**THE TASK**
Here are the records. Write out exactly the lines between the one holding "8. sınıfta yağmur nedir ?" and the one holding "naturais, culturais, esportivos, gastronômicos", inclusive.

(DATA SUPPLIED Opens)

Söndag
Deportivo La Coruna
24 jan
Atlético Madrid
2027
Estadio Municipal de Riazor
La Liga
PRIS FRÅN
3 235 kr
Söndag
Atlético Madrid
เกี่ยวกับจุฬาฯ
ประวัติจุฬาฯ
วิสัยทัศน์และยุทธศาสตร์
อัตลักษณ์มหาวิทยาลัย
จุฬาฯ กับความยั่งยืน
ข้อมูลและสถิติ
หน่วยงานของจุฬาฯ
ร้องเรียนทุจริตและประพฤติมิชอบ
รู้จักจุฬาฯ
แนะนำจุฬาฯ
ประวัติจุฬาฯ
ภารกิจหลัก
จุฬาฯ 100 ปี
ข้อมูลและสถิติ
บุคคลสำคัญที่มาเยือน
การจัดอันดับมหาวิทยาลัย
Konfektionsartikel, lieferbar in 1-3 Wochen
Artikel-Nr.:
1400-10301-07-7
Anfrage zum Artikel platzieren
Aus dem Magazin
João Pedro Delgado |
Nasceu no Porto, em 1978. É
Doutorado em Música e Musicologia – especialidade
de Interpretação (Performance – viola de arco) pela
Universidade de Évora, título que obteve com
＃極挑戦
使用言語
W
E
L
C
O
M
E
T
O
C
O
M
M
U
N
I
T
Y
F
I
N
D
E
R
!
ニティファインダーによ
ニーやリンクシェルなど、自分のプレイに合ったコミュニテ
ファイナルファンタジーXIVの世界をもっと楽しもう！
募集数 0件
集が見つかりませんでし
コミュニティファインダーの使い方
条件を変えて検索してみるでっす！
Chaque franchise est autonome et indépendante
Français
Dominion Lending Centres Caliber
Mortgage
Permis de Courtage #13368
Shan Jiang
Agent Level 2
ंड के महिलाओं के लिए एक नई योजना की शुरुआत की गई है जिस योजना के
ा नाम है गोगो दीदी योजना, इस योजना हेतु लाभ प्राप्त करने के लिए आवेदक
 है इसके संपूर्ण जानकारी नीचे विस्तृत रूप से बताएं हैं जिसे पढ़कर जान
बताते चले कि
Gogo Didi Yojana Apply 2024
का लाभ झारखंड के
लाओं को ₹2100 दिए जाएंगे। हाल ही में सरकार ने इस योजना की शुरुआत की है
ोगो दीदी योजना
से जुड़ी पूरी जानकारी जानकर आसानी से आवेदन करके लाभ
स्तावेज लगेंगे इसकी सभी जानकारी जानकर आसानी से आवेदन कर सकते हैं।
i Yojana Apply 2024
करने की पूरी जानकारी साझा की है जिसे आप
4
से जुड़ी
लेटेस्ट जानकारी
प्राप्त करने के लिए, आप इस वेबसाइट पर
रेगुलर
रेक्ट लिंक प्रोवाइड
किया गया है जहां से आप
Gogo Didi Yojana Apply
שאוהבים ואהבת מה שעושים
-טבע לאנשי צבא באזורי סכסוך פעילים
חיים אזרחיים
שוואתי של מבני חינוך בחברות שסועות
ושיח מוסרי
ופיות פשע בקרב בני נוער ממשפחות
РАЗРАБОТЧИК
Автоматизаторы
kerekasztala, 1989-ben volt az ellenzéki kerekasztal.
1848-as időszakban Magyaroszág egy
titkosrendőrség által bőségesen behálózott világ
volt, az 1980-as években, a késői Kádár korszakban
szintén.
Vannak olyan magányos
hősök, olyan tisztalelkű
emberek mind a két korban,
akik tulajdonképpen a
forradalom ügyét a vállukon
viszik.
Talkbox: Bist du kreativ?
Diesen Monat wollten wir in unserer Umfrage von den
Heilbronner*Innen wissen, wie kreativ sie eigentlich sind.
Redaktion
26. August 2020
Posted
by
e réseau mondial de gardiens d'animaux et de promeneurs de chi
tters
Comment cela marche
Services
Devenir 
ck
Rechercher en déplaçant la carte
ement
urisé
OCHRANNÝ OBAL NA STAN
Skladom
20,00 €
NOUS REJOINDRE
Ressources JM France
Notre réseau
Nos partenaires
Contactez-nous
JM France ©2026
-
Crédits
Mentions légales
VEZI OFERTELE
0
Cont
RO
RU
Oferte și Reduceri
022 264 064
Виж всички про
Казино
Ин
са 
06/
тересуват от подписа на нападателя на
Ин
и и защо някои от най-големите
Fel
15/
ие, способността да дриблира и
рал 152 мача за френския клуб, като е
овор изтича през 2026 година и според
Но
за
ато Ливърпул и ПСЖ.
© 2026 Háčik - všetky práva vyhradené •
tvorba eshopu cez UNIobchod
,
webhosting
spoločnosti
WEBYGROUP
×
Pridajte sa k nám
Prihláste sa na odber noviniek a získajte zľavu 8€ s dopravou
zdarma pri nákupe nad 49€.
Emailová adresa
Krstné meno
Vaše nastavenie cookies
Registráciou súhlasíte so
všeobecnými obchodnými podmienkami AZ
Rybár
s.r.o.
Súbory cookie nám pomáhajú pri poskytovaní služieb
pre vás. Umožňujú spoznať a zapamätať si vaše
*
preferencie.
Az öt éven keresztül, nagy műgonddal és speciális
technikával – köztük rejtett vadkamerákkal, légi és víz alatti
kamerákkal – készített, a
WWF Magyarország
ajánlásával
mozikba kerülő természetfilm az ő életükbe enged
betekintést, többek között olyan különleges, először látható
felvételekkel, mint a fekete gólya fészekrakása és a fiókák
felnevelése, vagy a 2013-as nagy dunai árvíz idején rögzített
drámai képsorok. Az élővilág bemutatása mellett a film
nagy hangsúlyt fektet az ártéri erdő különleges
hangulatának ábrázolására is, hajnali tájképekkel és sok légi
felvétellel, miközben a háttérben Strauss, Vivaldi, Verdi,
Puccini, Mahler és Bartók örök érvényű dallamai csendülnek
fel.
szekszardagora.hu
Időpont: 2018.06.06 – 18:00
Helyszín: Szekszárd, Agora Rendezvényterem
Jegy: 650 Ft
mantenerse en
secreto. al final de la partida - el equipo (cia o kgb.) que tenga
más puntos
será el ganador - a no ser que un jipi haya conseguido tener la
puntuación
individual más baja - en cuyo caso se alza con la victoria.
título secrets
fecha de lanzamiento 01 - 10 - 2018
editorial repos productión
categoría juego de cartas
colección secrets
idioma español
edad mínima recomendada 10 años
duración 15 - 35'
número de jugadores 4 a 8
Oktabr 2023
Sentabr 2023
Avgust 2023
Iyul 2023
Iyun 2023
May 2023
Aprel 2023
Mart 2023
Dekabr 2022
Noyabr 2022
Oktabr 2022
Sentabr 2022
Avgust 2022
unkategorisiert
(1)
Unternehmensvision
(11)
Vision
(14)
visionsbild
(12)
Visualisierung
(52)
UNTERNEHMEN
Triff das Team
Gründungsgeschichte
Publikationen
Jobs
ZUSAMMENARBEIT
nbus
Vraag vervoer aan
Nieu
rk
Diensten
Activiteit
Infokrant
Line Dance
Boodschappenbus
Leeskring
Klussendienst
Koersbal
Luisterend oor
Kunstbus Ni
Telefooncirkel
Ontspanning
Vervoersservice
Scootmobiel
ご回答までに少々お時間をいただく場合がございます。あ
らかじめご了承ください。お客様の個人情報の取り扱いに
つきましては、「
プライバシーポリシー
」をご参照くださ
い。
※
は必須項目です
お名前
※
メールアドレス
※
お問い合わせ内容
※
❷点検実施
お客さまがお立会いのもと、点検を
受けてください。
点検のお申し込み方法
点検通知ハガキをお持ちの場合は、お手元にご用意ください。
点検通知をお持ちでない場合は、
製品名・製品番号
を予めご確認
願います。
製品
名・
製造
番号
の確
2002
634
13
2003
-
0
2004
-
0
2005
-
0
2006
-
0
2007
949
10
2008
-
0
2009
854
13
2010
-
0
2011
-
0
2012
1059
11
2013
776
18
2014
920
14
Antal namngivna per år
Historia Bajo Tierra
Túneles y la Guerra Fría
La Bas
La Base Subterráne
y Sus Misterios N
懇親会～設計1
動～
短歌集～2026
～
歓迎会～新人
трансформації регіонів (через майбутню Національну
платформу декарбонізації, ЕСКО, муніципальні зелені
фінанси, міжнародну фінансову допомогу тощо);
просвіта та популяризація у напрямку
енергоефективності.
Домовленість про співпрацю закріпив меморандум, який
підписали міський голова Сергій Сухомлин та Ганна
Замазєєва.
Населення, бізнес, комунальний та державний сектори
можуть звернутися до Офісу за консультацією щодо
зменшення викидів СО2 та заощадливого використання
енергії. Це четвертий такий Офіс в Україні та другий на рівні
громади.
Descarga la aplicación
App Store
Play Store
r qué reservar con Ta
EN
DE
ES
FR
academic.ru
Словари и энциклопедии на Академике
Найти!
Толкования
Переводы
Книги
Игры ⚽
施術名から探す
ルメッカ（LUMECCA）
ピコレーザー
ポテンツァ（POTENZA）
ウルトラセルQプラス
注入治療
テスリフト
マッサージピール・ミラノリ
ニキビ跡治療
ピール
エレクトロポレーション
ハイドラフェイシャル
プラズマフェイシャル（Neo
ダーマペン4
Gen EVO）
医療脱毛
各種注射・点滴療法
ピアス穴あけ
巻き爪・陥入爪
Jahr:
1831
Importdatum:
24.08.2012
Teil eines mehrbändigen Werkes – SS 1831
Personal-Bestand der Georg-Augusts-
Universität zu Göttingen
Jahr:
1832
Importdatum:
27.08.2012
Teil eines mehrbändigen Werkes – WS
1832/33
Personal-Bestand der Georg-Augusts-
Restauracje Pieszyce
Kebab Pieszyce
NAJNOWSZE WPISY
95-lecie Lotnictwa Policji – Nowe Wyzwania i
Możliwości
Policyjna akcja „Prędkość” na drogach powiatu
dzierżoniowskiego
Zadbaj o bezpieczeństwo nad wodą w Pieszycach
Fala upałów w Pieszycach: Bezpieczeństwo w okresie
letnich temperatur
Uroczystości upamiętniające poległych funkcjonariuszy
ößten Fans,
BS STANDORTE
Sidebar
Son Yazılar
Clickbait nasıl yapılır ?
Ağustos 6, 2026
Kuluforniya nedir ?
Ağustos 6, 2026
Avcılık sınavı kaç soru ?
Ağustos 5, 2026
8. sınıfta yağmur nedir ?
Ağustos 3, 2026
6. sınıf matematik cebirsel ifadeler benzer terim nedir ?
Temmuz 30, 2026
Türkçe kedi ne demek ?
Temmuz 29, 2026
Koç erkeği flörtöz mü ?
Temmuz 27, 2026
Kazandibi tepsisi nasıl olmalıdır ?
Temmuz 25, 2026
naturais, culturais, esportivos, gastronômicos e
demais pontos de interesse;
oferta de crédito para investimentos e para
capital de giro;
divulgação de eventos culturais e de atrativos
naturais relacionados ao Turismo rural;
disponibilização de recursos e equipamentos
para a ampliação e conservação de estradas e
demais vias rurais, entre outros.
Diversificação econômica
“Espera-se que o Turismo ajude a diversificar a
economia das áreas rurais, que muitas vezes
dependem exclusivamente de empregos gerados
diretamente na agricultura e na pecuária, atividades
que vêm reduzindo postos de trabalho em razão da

(DATA SUPPLIED Closes)

**ANSWER TO THE PROBLEM**
8. sınıfta yağmur nedir ?
Ağustos 3, 2026
6. sınıf matematik cebirsel ifadeler benzer terim nedir ?
Temmuz 30, 2026
Türkçe kedi ne demek ?
Temmuz 29, 2026
Koç erkeği flörtöz mü ?
Temmuz 27, 2026
Kazandibi tepsisi nasıl olmalıdır ?
Temmuz 25, 2026
naturais, culturais, esportivos, gastronômicos e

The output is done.